DIRECTIVE – Rewrite the data below with every "value" changed to "amount" and nothing else altered. Leave out the pictures.

ENTRIES PROVIDED –
◆ ◆ ◆ ◆
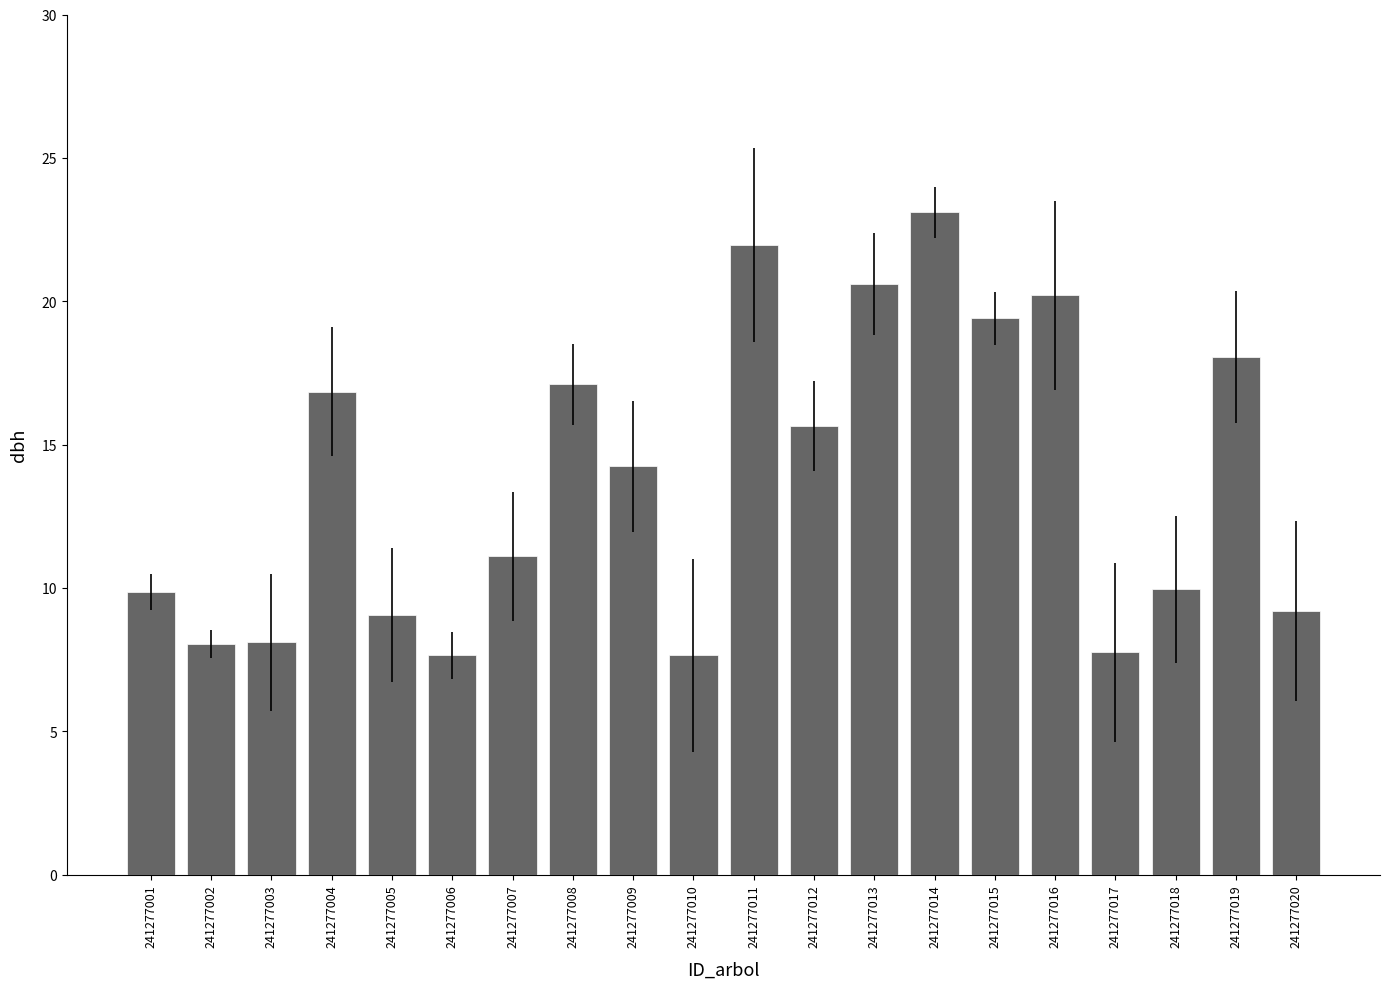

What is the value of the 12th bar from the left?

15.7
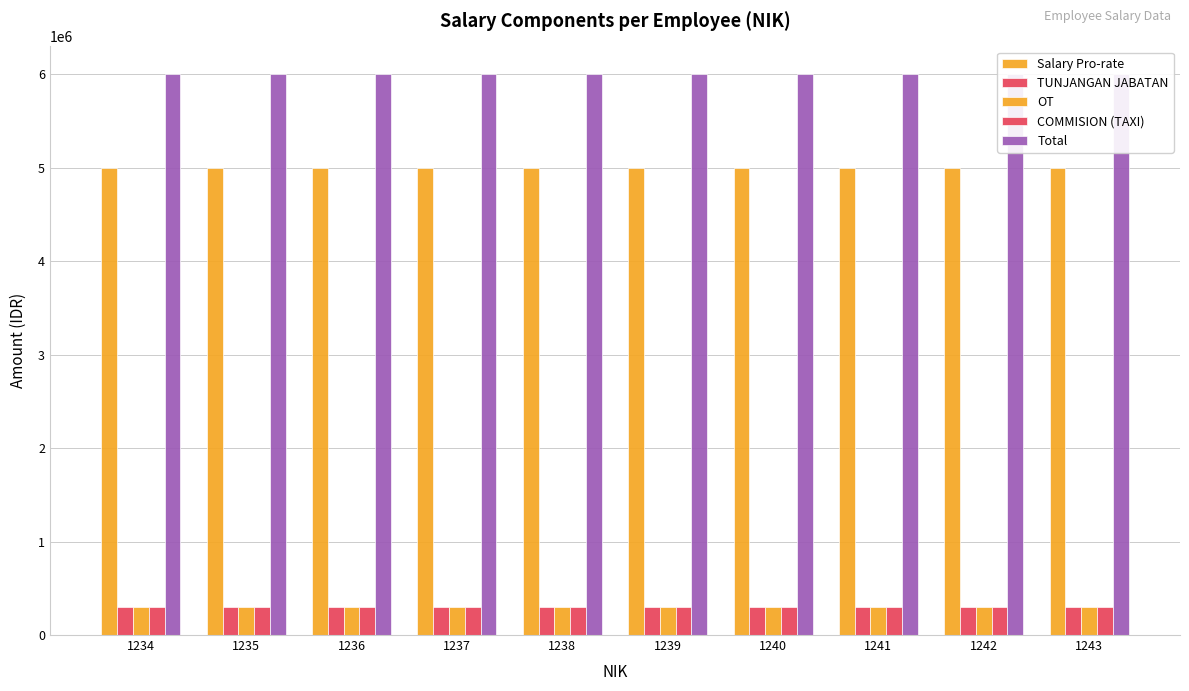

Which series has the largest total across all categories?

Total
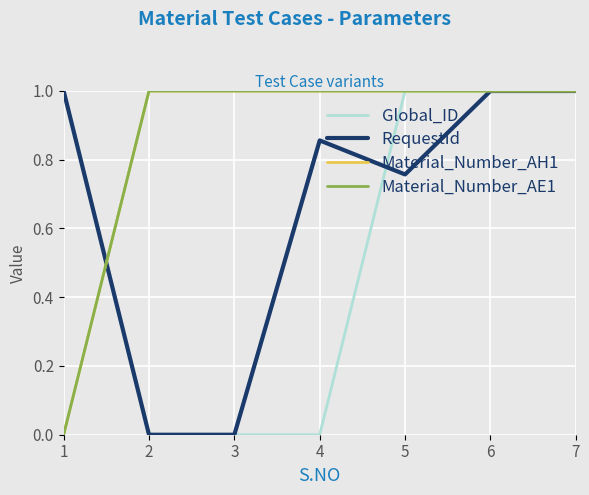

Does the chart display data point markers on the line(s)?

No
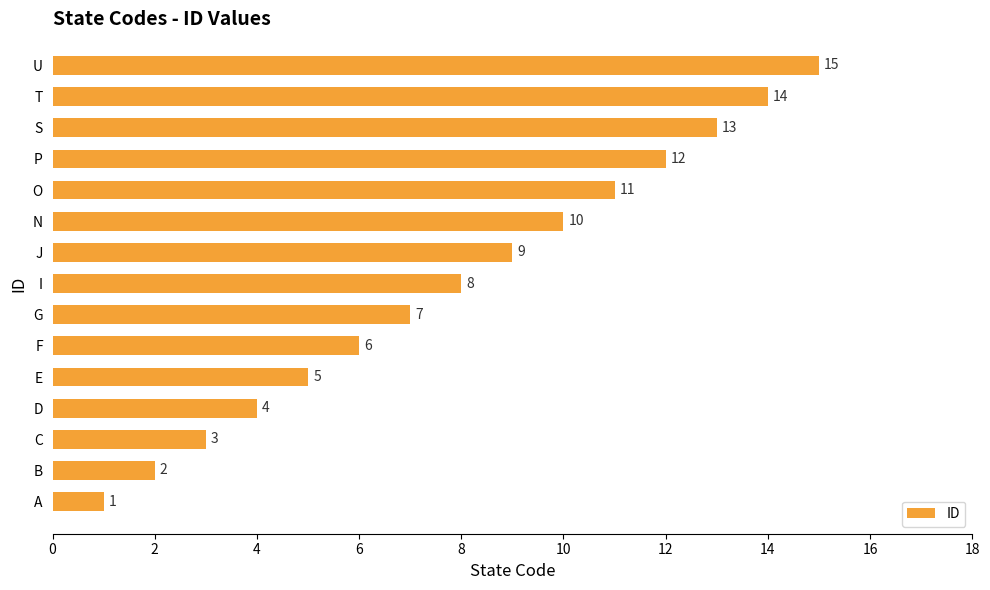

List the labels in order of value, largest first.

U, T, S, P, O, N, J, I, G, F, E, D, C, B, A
◆ ◆ ◆ ◆
REPLY TO THE EXERCISE –
What is the amount of the 12th bar from the left?

15.7

Which series has the largest total across all categories?

Total

Does the chart display data point markers on the line(s)?

No

List the labels in order of amount, largest first.

U, T, S, P, O, N, J, I, G, F, E, D, C, B, A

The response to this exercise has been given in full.